(Input records):

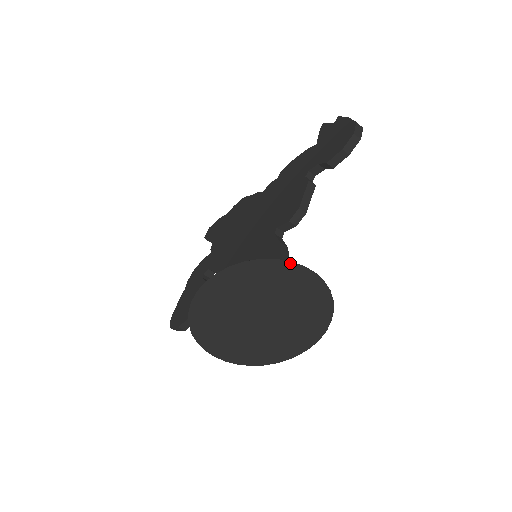
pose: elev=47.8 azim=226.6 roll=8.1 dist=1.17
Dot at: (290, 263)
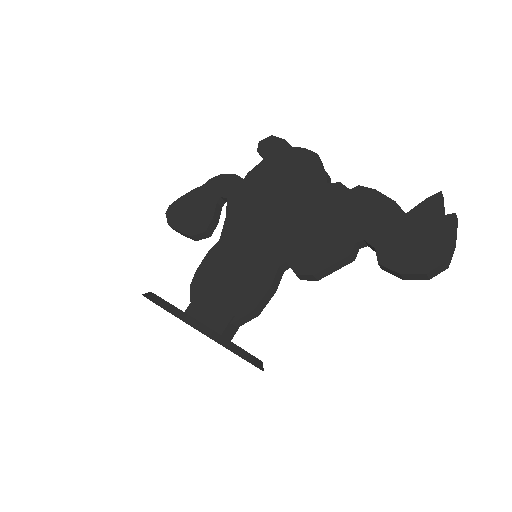
Dot at: (235, 353)
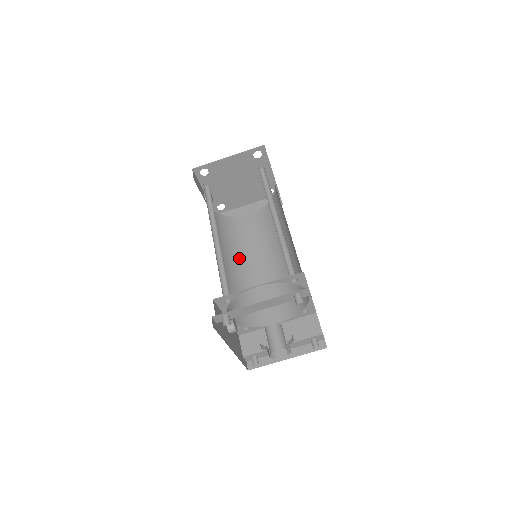
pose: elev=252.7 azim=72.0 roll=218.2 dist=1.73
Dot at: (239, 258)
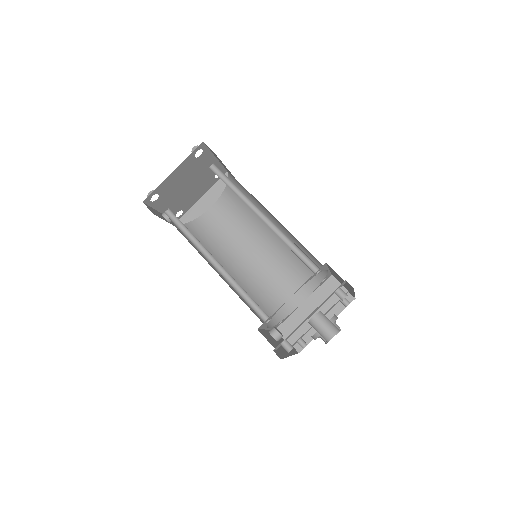
Dot at: (231, 258)
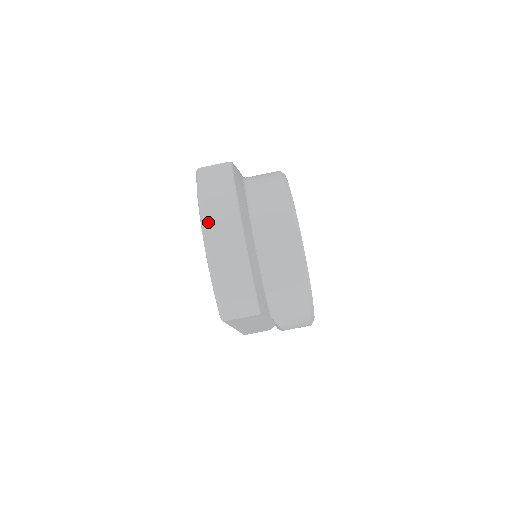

(Goal): Rewrite every line of the rows above, including the pose and dot lines given for each first view. Scale only the dot coordinates given for each second view by 0.9, round them to whole numbers with halves rounded up, and leave out the pictures.

(Exercise result):
pose: elev=47.8 azim=226.6 roll=8.1 dist=1.17
Dot at: (290, 263)
Dot at: (212, 318)
pose: elev=252.7 azim=72.0 roll=218.2 dist=1.73
Dot at: (239, 258)
Dot at: (208, 232)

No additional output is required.